■ **What you will do**:
A: Answer these questions from the post on Linux virtual memory:
(i) What is the maximum memory a 32-bit system can address?
(ii) How much of the virtual address space does the Linux kernel give to the user?
(iii) What amount of RAM does the post use as its example?
B: Write what comes next in the post on Linux virtual memory, starting after its final question.

Virtual space seen by each new process in User space
 
In a 32-bit system, max memory addressable is 4GB.
Now Linux kernel does memory mapping division of 1GB for kernel address space and 3GB for user address space. That means 4GB of virtual address space is divided between kernel (1GB) and user (3GB).

Q1. All virtual mapping utilizes the available physical RAM without any division? I mean to say that if RAM is 512MB then a page in kernel space can lie any where RAM (leave aside old PCI dma accesses)? (How this fits to fact that kernel memory is non-pageble)

Q2. If a process is created in user space, it has visibility 4GB address space or 3GB address space?

(Text extracted page by page)
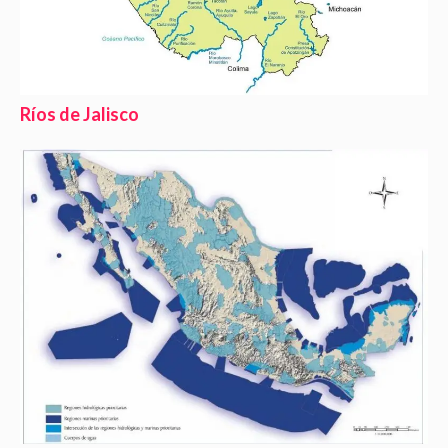
Ríos de Jalisco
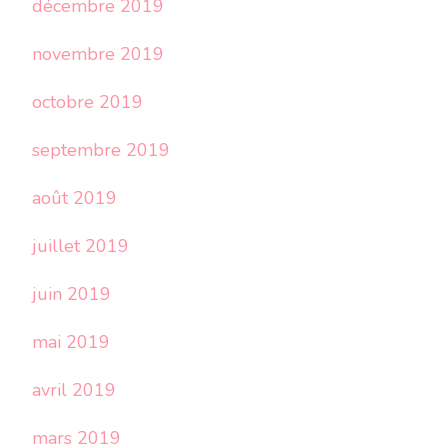
décembre 2019
novembre 2019
octobre 2019
septembre 2019
août 2019
juillet 2019
juin 2019
mai 2019
avril 2019
mars 2019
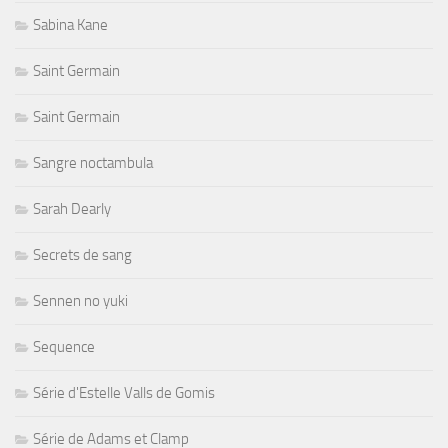
Sabina Kane
Saint Germain
Saint Germain
Sangre noctambula
Sarah Dearly
Secrets de sang
Sennen no yuki
Sequence
Série d'Estelle Valls de Gomis
Série de Adams et Clamp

■ **Solved tasks**:
A:
(i) 4GB
(ii) 3GB
(iii) 512MB

B:
shreshtha 06-22-2010 05:00 AM

If 4GB virtual space is split in to 1GB for kernel space and 3GB user space virtual memory then -
a) each processes created in user space sees only 3GB virtual memory
b) all kernel sees same 1GB virtual memory

1. Actual physical pages corresponding to any (kernel or user) virtual memory may lie anywhere in the RAM. I am not sure but according to my knowledge a small portion of RAM is marked/kept non-pageable for critical mappings e.g. the page-tables. rest are pageable. Actual fact is any non-pageable allocation can be requested (using kmalloc()).

2. Each process created in user space have visibility of 3GB virtual memory space. Note this is contrary to fact that whole of kernel i.e. all modules and tasks in kernel space sees same 1GB virtual memory area.

Please correct me if I am wrong.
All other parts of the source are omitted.